* _What to work on_
1. Do these statements agree with the seizure-prediction summary? Answer yes or no for each and quote the exact words from the summary that decide it.
(a) The work is judged a major original breakthrough.
(b) The authors built a graph-based model.
(c) The signals studied were scalp EEG recordings.
2. How would the seizure-prediction summary go on after its final sentence? Write the next part.

* _Provided text_
LGNCJan 24, 2018

Anticipating epileptic seizures through the analysis of EEG synchronization as a data classification problem

arXiv:1801.07936v1
Originality Incremental advance
AI Analysis

This work addresses the challenge of real-time, patient-specific seizure prediction for epilepsy patients, but it appears incremental as it builds on existing research into synchronization patterns.

The authors tackled the problem of predicting epileptic seizures by analyzing EEG synchronization patterns, developing a graph-based model and classification algorithms that successfully highlighted changes in synchronization corresponding to the preictal state in scalp EEG signals.

* _Data under study_
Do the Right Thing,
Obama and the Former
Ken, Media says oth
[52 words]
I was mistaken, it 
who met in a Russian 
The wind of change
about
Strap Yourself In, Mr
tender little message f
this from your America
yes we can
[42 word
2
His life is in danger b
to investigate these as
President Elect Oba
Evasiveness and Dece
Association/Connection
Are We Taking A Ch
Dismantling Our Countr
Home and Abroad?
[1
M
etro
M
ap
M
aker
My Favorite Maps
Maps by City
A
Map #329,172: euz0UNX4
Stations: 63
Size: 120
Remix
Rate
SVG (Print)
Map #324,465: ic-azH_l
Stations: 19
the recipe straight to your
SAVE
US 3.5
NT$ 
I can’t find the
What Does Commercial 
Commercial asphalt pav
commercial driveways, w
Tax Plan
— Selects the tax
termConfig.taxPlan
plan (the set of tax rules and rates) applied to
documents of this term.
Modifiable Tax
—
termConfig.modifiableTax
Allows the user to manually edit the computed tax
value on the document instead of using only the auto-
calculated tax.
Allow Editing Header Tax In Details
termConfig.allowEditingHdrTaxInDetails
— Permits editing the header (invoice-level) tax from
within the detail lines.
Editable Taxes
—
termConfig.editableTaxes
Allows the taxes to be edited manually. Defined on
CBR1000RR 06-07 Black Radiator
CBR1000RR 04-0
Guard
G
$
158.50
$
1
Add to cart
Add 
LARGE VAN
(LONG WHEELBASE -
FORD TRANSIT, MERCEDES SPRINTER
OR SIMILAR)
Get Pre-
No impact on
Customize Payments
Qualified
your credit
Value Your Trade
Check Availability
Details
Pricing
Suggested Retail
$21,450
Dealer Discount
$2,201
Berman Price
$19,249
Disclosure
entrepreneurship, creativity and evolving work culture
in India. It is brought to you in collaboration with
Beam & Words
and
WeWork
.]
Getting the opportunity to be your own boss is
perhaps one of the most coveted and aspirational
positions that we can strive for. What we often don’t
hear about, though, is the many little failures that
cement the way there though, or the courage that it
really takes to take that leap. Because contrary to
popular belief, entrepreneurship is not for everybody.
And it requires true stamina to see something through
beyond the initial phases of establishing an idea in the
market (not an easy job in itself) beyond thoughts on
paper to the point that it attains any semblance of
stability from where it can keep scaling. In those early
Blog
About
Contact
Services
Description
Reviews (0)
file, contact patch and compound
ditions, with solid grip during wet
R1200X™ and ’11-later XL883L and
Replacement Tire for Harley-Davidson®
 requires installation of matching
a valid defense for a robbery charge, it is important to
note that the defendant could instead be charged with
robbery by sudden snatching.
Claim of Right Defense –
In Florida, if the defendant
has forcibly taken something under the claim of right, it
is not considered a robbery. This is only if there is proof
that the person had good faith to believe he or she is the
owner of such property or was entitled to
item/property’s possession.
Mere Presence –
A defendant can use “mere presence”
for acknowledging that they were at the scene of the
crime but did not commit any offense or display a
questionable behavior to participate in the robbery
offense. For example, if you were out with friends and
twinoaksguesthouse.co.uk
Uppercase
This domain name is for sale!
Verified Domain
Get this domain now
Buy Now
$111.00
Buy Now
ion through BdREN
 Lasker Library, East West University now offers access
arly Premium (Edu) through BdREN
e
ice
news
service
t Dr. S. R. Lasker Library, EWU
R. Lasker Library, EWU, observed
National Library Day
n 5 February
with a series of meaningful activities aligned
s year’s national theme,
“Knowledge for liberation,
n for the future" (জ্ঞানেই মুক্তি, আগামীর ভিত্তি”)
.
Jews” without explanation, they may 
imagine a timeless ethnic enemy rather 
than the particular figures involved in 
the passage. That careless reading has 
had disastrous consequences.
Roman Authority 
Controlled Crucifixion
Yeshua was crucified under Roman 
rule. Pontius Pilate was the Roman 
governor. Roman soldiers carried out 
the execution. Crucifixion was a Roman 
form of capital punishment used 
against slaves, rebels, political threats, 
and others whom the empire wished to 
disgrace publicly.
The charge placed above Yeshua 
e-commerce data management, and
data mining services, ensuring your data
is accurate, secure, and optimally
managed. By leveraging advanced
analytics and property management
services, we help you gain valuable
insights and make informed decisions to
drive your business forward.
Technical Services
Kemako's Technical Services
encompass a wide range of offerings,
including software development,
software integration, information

* _Answers for the exercise_
1.
(a) No: "it appears incremental as it builds on existing research into synchronization patterns"
(b) Yes: "developing a graph-based model and classification algorithms"
(c) Yes: "corresponding to the preictal state in scalp EEG signals"

2.
Epilepsy is a neurological disorder arising from anomalies of the electrical activity in the brain, affecting about 0.5--0.8\% of the world population. Several studies investigated the relationship between seizures and brainwave synchronization patterns, pursuing the possibility of identifying interictal, preictal, ictal and postictal states. In this work, we introduce a graph-based model of the brain interactions developed to study synchronization patterns in the electroencephalogram (EEG) signals. The aim is to develop a patient-specific approach, also for a real-time use, for the prediction of epileptic seizures' occurrences. Different synchronization measures of the EEG signals and easily computable functions able to capture in real-time the variations of EEG synchronization have been considered. Both standard and ad-hoc classification algorithms have been developed and used. Results on scalp EEG signals show that this simple and computationally viable processing is able to highlight the changes in the synchronization corresponding to the preictal state.